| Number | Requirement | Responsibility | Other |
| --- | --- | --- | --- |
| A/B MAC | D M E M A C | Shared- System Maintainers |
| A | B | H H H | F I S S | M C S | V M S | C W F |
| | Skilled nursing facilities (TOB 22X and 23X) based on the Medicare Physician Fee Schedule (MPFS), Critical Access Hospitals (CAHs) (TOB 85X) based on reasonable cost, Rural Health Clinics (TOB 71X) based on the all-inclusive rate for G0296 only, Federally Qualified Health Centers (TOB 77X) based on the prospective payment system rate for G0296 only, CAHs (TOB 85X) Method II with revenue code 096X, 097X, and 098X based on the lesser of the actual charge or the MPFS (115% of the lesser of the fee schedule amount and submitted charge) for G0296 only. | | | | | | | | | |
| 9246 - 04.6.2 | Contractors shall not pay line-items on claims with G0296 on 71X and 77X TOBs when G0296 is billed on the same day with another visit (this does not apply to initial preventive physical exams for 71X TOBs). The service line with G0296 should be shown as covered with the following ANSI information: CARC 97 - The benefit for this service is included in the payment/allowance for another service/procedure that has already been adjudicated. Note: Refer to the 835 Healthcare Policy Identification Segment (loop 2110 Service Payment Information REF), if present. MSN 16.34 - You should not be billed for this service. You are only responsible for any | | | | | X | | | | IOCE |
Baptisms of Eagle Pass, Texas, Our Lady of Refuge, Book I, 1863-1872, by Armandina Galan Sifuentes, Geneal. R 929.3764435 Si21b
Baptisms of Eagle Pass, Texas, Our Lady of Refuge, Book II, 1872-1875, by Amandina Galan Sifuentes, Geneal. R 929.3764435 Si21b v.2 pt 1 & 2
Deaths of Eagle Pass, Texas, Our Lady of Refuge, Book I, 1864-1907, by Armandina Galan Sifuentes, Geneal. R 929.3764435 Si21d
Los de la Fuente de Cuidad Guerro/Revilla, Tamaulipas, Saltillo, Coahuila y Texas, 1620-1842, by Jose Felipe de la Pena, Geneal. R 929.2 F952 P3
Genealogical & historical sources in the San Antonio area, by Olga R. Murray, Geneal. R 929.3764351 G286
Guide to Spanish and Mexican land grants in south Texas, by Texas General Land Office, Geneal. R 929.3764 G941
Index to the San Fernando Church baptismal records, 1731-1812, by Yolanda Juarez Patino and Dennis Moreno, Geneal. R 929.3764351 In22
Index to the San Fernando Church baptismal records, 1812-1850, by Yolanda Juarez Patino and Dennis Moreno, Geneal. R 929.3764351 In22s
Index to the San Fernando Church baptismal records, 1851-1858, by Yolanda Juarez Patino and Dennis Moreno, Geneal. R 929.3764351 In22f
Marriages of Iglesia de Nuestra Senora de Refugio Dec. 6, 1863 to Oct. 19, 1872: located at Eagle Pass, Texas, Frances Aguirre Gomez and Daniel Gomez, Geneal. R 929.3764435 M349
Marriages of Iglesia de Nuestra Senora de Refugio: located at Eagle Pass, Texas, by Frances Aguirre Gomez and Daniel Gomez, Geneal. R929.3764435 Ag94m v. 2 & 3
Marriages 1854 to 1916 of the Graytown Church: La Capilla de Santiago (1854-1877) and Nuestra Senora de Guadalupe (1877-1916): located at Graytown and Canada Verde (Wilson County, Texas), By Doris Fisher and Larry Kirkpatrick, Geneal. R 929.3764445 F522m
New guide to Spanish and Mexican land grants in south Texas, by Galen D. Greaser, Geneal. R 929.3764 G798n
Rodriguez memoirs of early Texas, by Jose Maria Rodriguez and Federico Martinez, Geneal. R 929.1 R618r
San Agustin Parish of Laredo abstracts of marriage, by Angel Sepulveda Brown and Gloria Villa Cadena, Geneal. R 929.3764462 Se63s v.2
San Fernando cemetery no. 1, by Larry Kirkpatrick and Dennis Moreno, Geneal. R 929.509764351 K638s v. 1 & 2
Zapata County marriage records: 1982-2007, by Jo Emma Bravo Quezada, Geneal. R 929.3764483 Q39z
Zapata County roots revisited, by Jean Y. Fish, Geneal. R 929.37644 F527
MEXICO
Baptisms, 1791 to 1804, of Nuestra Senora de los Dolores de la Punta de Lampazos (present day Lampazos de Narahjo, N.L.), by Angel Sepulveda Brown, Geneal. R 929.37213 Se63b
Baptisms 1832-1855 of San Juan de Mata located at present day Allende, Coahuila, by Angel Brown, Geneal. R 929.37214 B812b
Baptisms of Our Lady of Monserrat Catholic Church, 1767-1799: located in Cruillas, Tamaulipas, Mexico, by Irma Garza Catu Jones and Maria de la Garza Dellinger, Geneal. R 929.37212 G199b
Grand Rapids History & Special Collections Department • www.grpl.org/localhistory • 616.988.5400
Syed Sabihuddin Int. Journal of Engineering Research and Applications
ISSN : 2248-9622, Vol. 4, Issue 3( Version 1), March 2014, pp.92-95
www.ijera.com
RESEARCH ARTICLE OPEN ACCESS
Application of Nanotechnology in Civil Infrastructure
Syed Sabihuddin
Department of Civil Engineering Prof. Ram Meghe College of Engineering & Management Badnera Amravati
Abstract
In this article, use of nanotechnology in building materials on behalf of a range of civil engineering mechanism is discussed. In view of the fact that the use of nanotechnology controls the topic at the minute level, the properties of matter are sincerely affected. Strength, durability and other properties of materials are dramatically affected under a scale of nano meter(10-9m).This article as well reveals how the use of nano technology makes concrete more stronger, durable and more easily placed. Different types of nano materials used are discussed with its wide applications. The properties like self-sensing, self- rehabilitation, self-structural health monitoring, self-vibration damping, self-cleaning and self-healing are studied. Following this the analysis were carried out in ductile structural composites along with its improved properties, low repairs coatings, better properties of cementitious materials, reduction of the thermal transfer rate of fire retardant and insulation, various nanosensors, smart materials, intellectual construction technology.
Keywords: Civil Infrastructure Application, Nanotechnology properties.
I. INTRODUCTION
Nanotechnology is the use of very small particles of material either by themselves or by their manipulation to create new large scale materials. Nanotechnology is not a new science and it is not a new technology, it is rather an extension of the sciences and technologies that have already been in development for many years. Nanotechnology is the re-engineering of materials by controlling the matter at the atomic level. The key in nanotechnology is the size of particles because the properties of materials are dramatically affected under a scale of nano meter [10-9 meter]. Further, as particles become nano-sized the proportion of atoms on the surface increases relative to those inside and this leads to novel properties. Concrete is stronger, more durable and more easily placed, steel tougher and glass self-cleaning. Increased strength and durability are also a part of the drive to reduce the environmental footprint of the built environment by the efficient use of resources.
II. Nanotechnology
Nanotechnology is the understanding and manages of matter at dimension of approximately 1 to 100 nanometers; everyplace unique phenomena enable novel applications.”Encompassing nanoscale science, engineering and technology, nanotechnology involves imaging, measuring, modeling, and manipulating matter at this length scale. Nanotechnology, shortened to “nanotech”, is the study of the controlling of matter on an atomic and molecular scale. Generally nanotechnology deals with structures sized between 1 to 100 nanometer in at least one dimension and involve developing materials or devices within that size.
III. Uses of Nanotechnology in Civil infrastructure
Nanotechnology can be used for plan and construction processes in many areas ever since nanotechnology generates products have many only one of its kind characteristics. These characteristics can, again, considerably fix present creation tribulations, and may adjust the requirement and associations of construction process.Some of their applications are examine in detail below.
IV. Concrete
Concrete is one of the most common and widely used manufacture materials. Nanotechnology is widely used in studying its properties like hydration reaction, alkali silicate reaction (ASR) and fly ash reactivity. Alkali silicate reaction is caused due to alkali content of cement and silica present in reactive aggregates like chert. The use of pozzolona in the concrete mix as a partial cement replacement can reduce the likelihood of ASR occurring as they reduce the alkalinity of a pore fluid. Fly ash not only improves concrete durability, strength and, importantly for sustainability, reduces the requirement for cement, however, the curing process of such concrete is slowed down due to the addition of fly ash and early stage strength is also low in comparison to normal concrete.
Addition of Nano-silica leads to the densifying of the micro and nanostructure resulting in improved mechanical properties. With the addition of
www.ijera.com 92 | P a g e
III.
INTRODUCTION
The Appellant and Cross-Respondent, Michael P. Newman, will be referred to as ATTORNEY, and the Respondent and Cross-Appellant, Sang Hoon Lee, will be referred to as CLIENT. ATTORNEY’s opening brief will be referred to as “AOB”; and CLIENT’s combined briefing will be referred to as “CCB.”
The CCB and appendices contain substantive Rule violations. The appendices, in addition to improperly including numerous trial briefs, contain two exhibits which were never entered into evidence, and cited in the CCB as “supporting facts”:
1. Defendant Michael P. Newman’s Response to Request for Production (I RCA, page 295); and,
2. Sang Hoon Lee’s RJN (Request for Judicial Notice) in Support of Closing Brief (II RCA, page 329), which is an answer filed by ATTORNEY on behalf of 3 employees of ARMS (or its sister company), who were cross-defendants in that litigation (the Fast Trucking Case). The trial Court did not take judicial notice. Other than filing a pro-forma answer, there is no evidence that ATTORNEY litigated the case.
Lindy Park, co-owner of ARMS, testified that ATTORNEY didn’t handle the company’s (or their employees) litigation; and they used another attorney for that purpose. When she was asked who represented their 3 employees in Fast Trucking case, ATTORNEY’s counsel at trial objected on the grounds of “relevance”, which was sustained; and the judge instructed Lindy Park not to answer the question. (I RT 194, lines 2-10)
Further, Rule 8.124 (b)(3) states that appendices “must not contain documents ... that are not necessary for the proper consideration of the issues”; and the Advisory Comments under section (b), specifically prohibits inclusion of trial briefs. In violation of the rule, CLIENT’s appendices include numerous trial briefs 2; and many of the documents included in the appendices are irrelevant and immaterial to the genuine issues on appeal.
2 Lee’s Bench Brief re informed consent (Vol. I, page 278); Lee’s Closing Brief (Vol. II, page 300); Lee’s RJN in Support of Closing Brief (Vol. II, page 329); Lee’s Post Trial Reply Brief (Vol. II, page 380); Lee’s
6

——

EXERCISE GOAL ▸ From the entries above, extract only the lines running from the one containing "Baptisms 1832-1855 of" through the one containing "I. INTRODUCTION", inclusive.

PROBLEM SOLUTION ▸
Baptisms 1832-1855 of San Juan de Mata located at present day Allende, Coahuila, by Angel Brown, Geneal. R 929.37214 B812b
Baptisms of Our Lady of Monserrat Catholic Church, 1767-1799: located in Cruillas, Tamaulipas, Mexico, by Irma Garza Catu Jones and Maria de la Garza Dellinger, Geneal. R 929.37212 G199b
Grand Rapids History & Special Collections Department • www.grpl.org/localhistory • 616.988.5400
Syed Sabihuddin Int. Journal of Engineering Research and Applications
ISSN : 2248-9622, Vol. 4, Issue 3( Version 1), March 2014, pp.92-95
www.ijera.com
RESEARCH ARTICLE OPEN ACCESS
Application of Nanotechnology in Civil Infrastructure
Syed Sabihuddin
Department of Civil Engineering Prof. Ram Meghe College of Engineering & Management Badnera Amravati
Abstract
In this article, use of nanotechnology in building materials on behalf of a range of civil engineering mechanism is discussed. In view of the fact that the use of nanotechnology controls the topic at the minute level, the properties of matter are sincerely affected. Strength, durability and other properties of materials are dramatically affected under a scale of nano meter(10-9m).This article as well reveals how the use of nano technology makes concrete more stronger, durable and more easily placed. Different types of nano materials used are discussed with its wide applications. The properties like self-sensing, self- rehabilitation, self-structural health monitoring, self-vibration damping, self-cleaning and self-healing are studied. Following this the analysis were carried out in ductile structural composites along with its improved properties, low repairs coatings, better properties of cementitious materials, reduction of the thermal transfer rate of fire retardant and insulation, various nanosensors, smart materials, intellectual construction technology.
Keywords: Civil Infrastructure Application, Nanotechnology properties.
I. INTRODUCTION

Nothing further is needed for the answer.